This could be Centre Common Road, Chislehurst, or a tropical island beach.
By collecting bottles, bottle tops, Ball-point pens, single-use cups and cigarette-ends chucked from cars along Centre Common Road, yes: I am saving wildlife on Pacific islands thousands of miles away.
Members of the arse-end of humanity dump their rubbish anywhere and everywhere. Much of it is washed into the road drainage gullies, into the main sewer and on to the Sewage Treatment Plant at Crossness. A lot of it gets through the filtering screens and may reach the Thames Estuary. From there it flows into the North Sea and could finish up in any of the world’s oceans. This is augmented by trash dropped on beaches and thrown from boats. The filters on cigarette-ends contain non-biodegradable plastic. Smokers are the muckiest individuals on earth, chucking billions of cigarette-ends wherever they please.

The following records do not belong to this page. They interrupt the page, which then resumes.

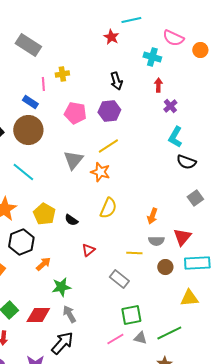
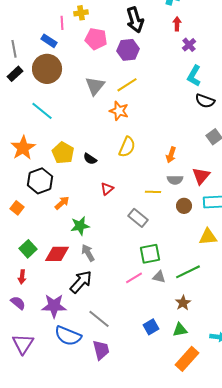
black arrow: (116, 81) -> (135, 20), size x1.4
pink pentagon: (75, 113) -> (96, 39), moved
gray triangle: (73, 160) -> (95, 86), moved

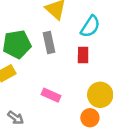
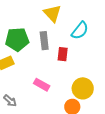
red rectangle: (83, 55) -> (63, 54), moved

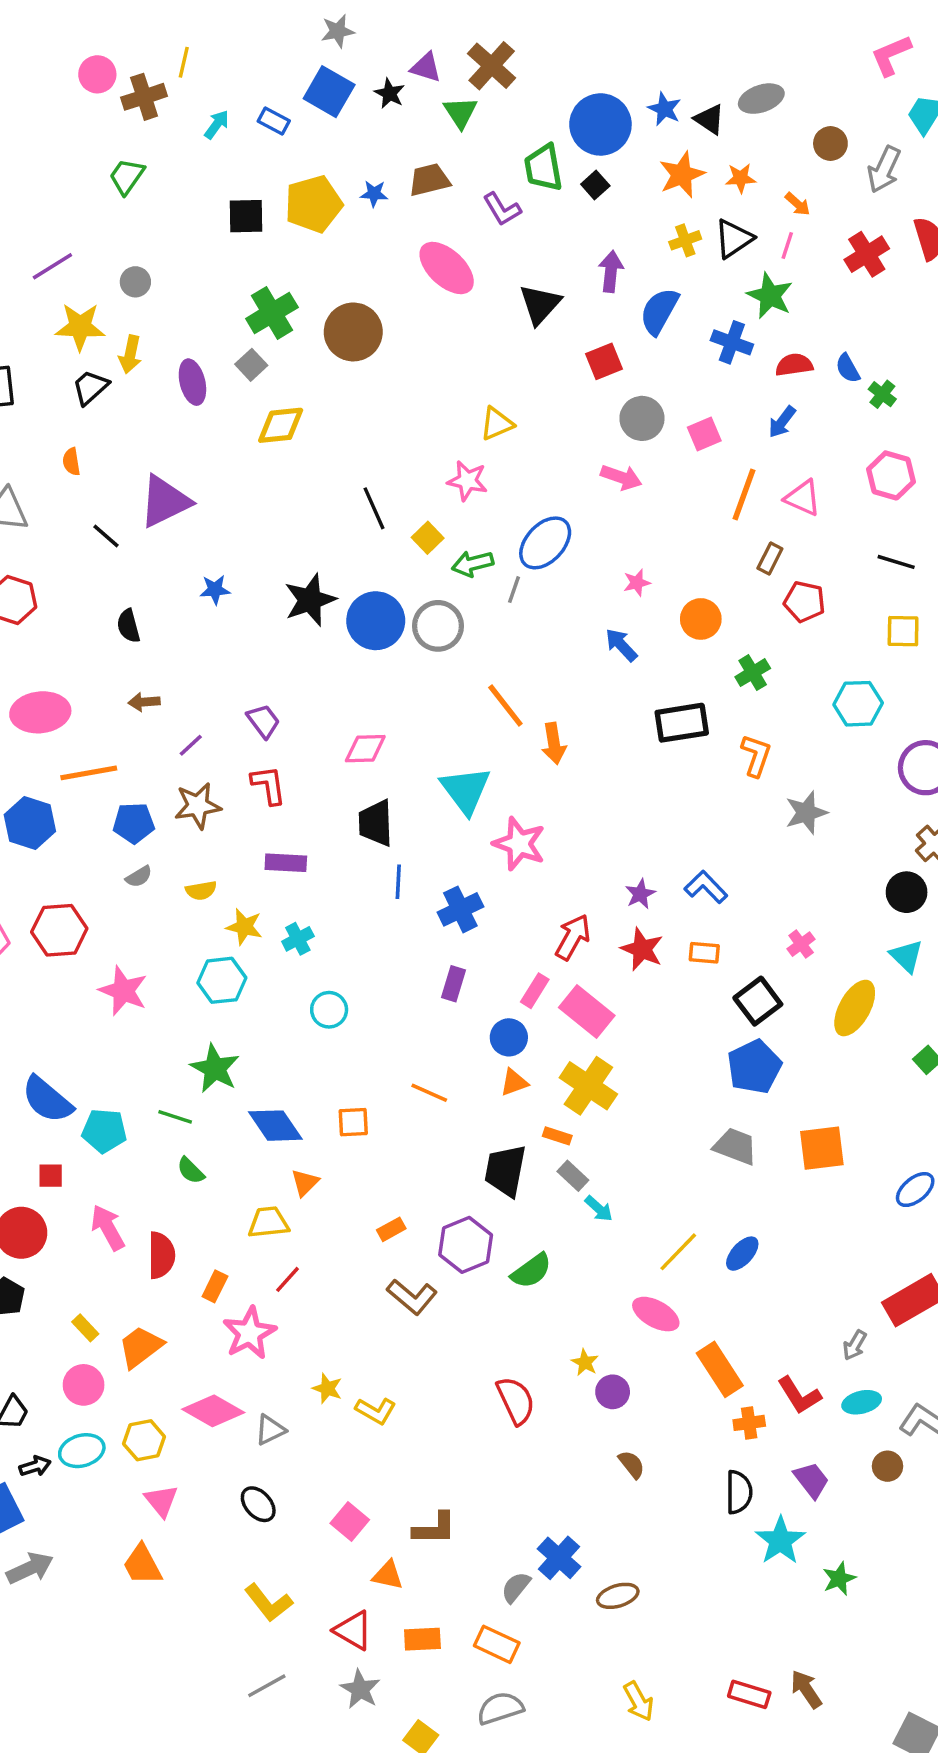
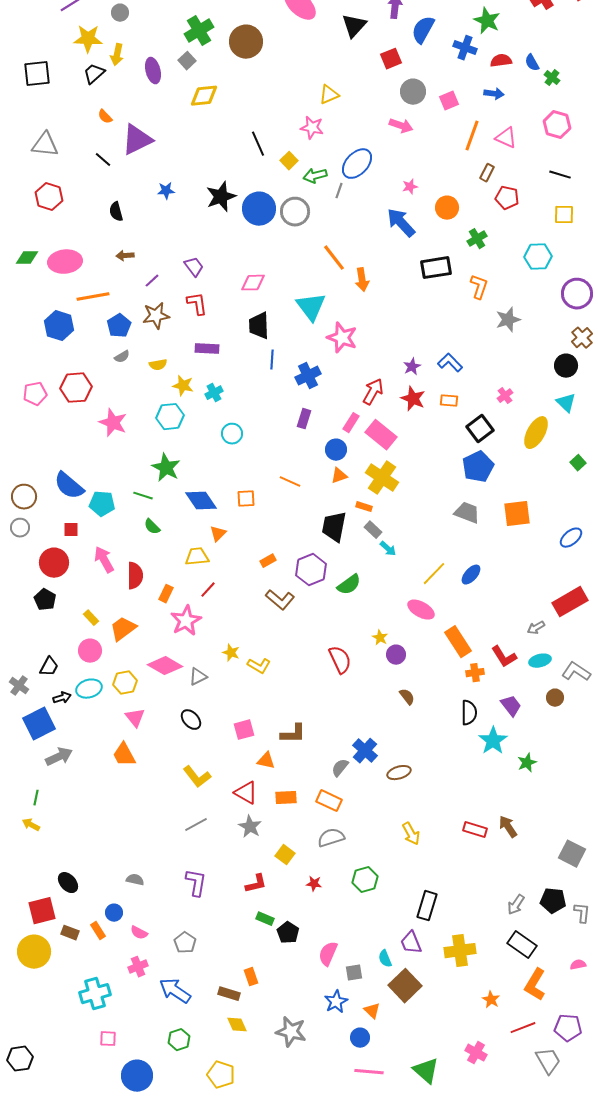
blue arrow: (782, 422) -> (494, 94), turned -120
orange semicircle: (71, 462) -> (105, 117), moved, turned -35
blue arrow: (621, 645) -> (401, 223), size x1.5
blue pentagon: (134, 823) -> (119, 326), turned -30
gray arrow: (855, 1345) -> (536, 628), turned 30
pink square: (350, 1522) -> (244, 730), turned 35

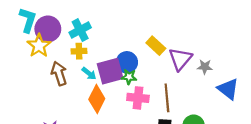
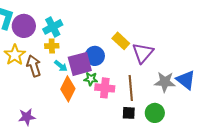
yellow star: (39, 46) -> (15, 55), moved
gray star: (205, 67) -> (165, 82), moved, size x1.5
green star: (129, 77) -> (91, 79), moved

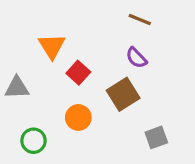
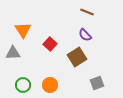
orange triangle: (52, 46) -> (23, 30), moved
orange circle: (78, 117) -> (50, 85), moved

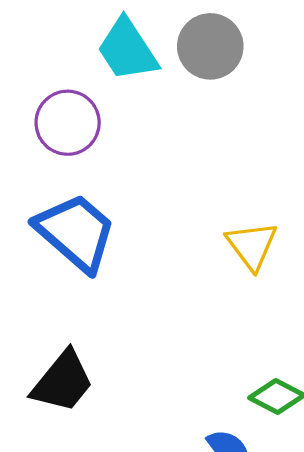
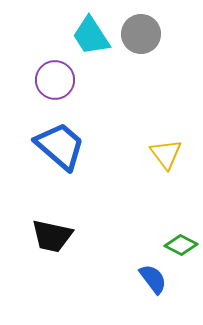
black trapezoid: (63, 382) -> (52, 236), turned 63

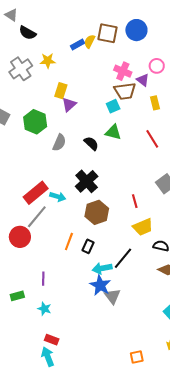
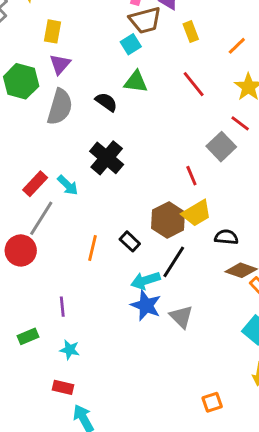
purple triangle: (69, 105) -> (60, 64), moved
gray semicircle: (59, 143) -> (60, 107), size x1.4
red rectangle: (36, 193) -> (35, 184), size x0.7
cyan arrow: (58, 197) -> (68, 185), turned 35
red line: (135, 201) -> (191, 176), moved
brown hexagon: (97, 212) -> (168, 220), moved
black rectangle: (88, 246) -> (130, 241), moved, turned -64
gray triangle: (112, 296) -> (181, 317), moved
red rectangle: (52, 340) -> (63, 387), moved

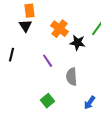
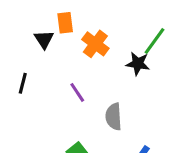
orange rectangle: (30, 11) -> (65, 23), moved
black star: (78, 43) -> (138, 64), moved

The great Pacific gyre between southern California and Hawaii has an island of floating plastic three times the area of France and growing bigger by the day. Plastic items, including polythene bags and plasticised crisp packets, are ingested by fish and other animals, leading to their premature death.
The litter-bugs are ignorant of all this, as of much else and would not give a damn until some great fish tips a load of plastic rubbish into their bath water.
The recent programme by Liz Bonnin, on BBC 1, Drowning in Plastic, should be compulsory viewing for the entire nation.
The government should impose an immediate ban on the manufacture of plastic bottles and single-use cups. Such a move would not inflict the slightest damage on the economy.
A bottle of water has become a fashion accessory. What’s the problem?
Is there a threat of imminent drought? Has some crazy doctor recommended constant flushing of the kidneys?
Why not go to a tap, when necessary?
Why not have a cup of tea and save the planet?